Pedaling coast to coast — at 71

Published 2:23 am Thursday, March 4, 2010

By By GREG KATSKI
Community Edito

Washington resident Durwood Moore’s longest, most-daunting bike trip likely will be his last.
Moore, 71, is in the midst of a cross-country journey along the Southern Tier Route, which is mapped out by the Adventure Cycling Association. The route stretches from San Diego, along the U.S.-Mexican border, to Florida’s Atlantic coastline. Hundreds of cycling enthusiasts take the 3,000-mile-plus trip every year. At the end of the route, Moore will turn north and travel through Georgia, South Carolina and North Carolina to Washington.
“I’ve been reading for four or five years about people taking this trip. At my age, I figured I better do it now,” Moore said via cell phone Tuesday evening. At that time, Moore said, he was between El Paso and Del Rio, Texas, about 1,000 miles into his trip.
Besides the magnificent beauty of the Arizona mountains, Moore said, the generosity of the American people has stood out most to him, so far, during his trip.
“I could talk all day about that,” he said.
Moore spoke of two helpful, young Mexican-Americans busy fixing a flat tire along the lonely desert highway. The men noticed Moore plodding along and offered not one bottle of water, but six bottles.
“I was afraid I was going to run out of water,” Moore said, adding that the men threw in a root beer, as well.
At a campground in Arizona, Moore met a couple from British Columbia. The friendly Canadians noticed Moore was traveling alone and invited him for supper at their camper. As Moore was packing up the next morning, the couple asked him back for breakfast.
“Everybody is just as nice as can be; you just have to talk to them,” Moore said.
Moore has had a tougher time dealing with the elements and highway traffic.

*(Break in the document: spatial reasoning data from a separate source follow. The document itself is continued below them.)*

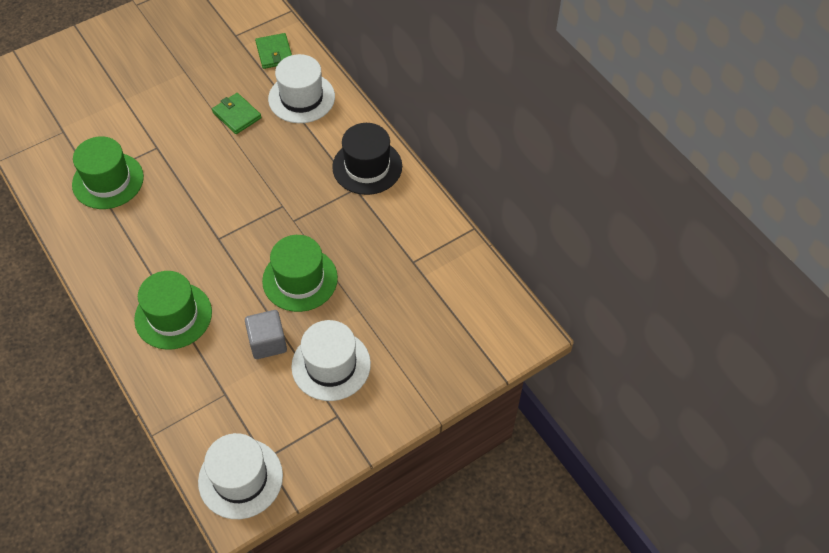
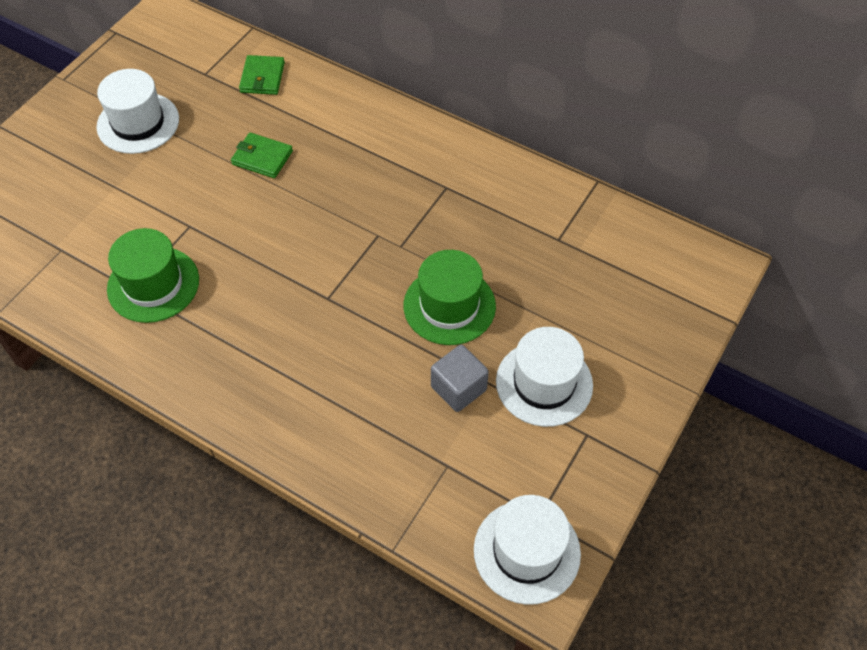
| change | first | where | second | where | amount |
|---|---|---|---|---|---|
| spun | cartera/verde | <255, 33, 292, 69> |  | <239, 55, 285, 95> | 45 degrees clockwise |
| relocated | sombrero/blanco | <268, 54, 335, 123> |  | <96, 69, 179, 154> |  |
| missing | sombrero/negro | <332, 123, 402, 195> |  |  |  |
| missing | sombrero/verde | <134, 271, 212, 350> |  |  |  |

During the day, he said, temperatures have been in the 80s, before dropping down into the 40s at night. Moore said he has a thermal sleeping bag that provides plenty of warmth, and a two-person tent that gives him ample shelter. He’s spent all but three nights in his tent, so far.

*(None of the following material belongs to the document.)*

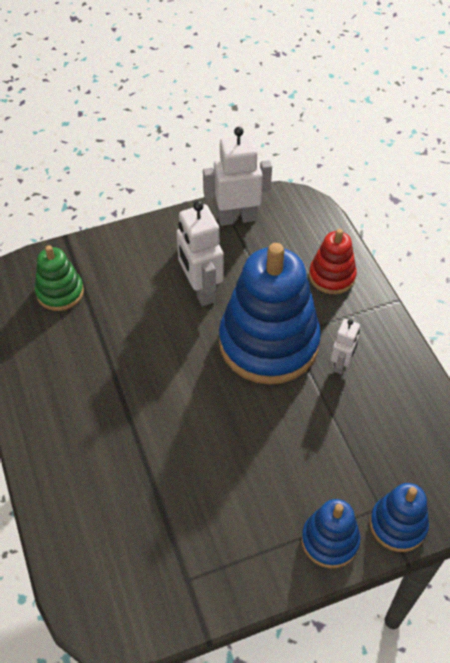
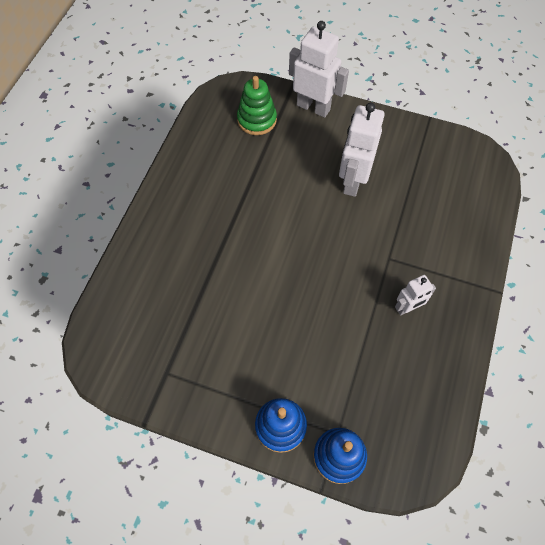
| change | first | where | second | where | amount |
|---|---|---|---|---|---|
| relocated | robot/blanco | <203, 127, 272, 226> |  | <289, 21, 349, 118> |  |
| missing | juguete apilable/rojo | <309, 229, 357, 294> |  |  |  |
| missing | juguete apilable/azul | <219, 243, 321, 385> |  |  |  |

To combat the scorching desert sun, he applies sunscreen every morning. Something he’s done since his legs were badly sunburned the second day of his cross-country trek.
The first leg of the southern route takes cyclists on highways through the mountains west of San Diego, through the foothills of Arizona and into the desert of New Mexico and west Texas.
Moore said he’s been having problems with tire debris from trucks traveling the highways.
“I try to avoid them as much as I can, but the wires (from the debris) stick in my tires and cause flats,” he said.
The truckers have been more mindful of Moore, and he tries to be just as courteous to them.
“As far as traffic, I stay as far to the edge (of the highway) as I can get. I give them all the room I can,” Moore said.
Moore expects to complete the trip by late April. Until then, he said, he tries to call his wife, Joan, every night to fill her in on the interesting people he’s met and spectacular sites he’s seen.
“I’m blessed with a wife that doesn’t complain about me doing it,” Moore said.
Moore’s wife said she’s learned not to worry about her husband, but concerned friends and family members still ask about his well-being.
“He keeps saying, ‘I don’t know why everyone worries about me,’” she said.
Durwood Moore’s children and grandchildren also are excited to hear about his travels.
His daughter, Monica Davis, and daughter-in-law, Mary Martin-Moore, both teachers at Eastern Elementary School, have brought maps of his itinerary into their classrooms. Before Durwood Moore embarked on his trip, he spoke to students in each of their classes.
“It’s funny how people are so interested,” Moore said, noting that an enterprising journalist from El Paso that took a photo of him and wrote a short blurb that ran in the local paper.
Moore was born in Greene County, but he was raised in Washington. He retired from the Navy in 1980 and worked for PCS Phosphate (now PotashCorp) as a welder until 2000.
While Moore will continue to ride, he said his current trip will probably be the last one that takes longer than a day or week.
“It’s the last one, I’m afraid,” he said.
Moore took a 3,000-mile, two-month trip from North Carolina through Virginia, Kentucky, Tennessee, Mississippi, Alabama, Florida, Georgia and South Carolina in June 2006.
He rides his bike 30 to 40 miles three to four times a week, and he has been on day trips to the Outer Banks and week-long rides through Florida and Canada.